Thread: Order of integration

If I evaluate an integral
$\displaystyle \int {1 \over 3x}dx = \ln {3x} + \ln c $
or the constant can be brought outside: $\displaystyle \int {1 \over 3x}dx = {1 \over 3}\int {1 \over x} dx = {1 \over 3} \ln x + \ln c$
which are different answers, how is this?

Originally Posted by bigdoggy

If I evaluate an integral
$\displaystyle \int {1 \over 3x}dx = \ln {3x} + \ln c $
or the constant can be brought outside: $\displaystyle \int {1 \over 3x}dx = {1 \over 3}\int {1 \over x} dx = {1 \over 3} \ln x + \ln c$
which are different answers, how is this?

Would it be because:
$\displaystyle \ln 3x + \ln c = \ln 3 + \ln x + \ln c = \ln x + \ln c$
since the 3 is absorbed into the constant?

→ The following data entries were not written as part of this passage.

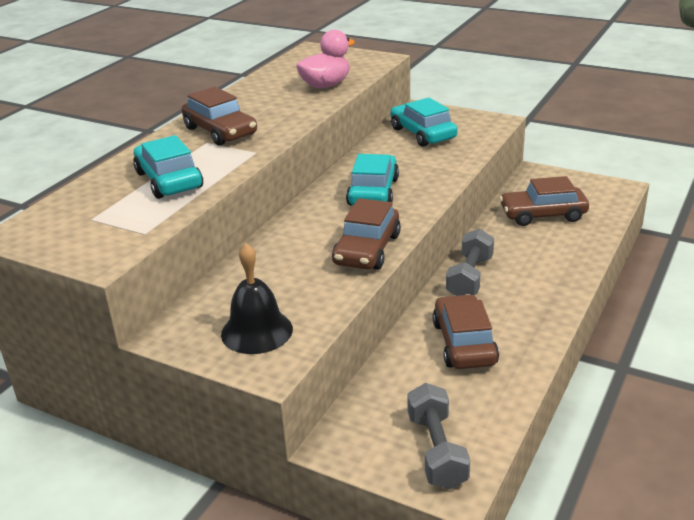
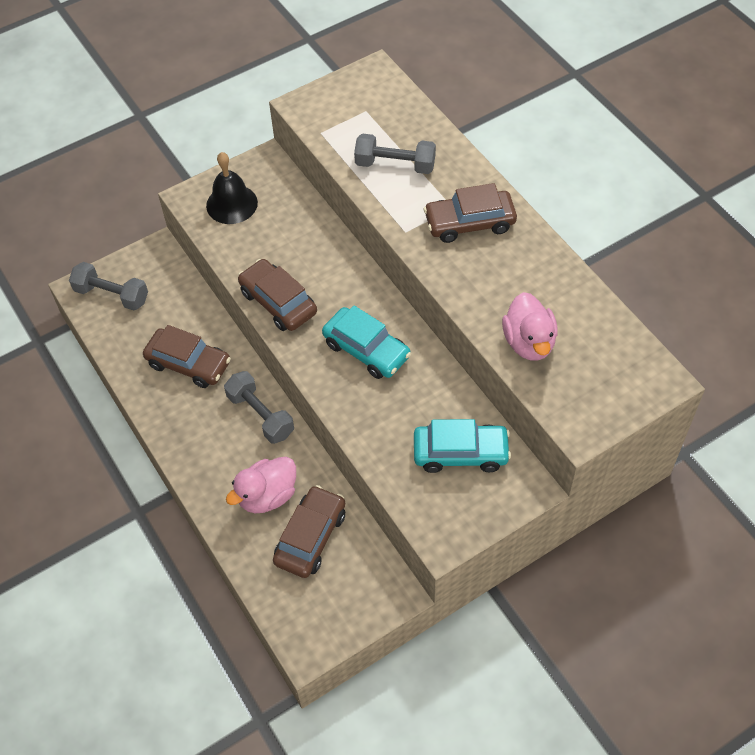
camera: 120 degrees right, 25 degrees up
turquoise car [133,135,203,199] -> grey dumbbell [354,133,436,174]
none -> pink duck [226,457,296,513]

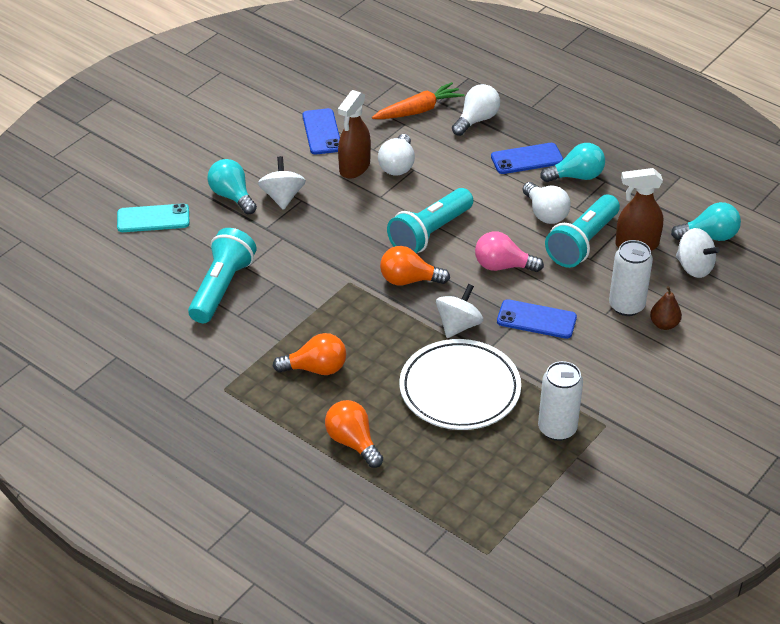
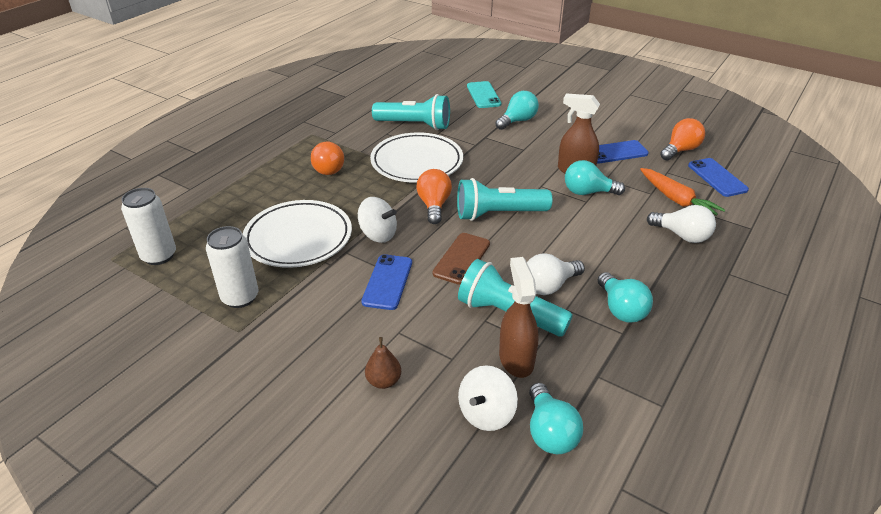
camera: 85 degrees right, 5 degrees down
white spinning top [258,156,306,210] -> none
orange light bulb [325,400,383,468] -> orange light bulb moved to [660,118,705,161]
white light bulb [378,134,415,176] -> turquoise light bulb [565,160,625,195]
turquoise flashlight [387,188,473,253] -> turquoise flashlight turned 45 degrees counterclockwise [457,178,552,221]
pink light bulb [475,231,544,272] -> brown phone [432,233,490,285]
blue phone [491,143,563,174] -> blue phone moved to [688,158,749,197]
white can [609,240,653,316] -> white can moved to [121,188,176,265]
none -> white plate [370,132,463,183]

The reason I ask is because I've got this : $\displaystyle dy = - {du \over 5u} $ which can be solved to give different answers:
$\displaystyle 1) -y = \ln 5u + \ln c \rightarrow u = C \exp^{-y} \ 2)\ 5y = - \ln u - \ln c \rightarrow u = C \exp ^{-5y}$

how can this be so?

Not quite

int(dx/3x) is not ln(3x) but 1/3ln(3x) +c = 1/3ln(x) + c (1/3ln(3)is absorbed into c

To see this differentiate ln(3x) -- you don't get 1/3x

When integrating int(dx/3x) if you leave the 3 in the integral

you should use substitution u = 3x du = 3dx

1/3du = dx and you get 1/3int(1/udu)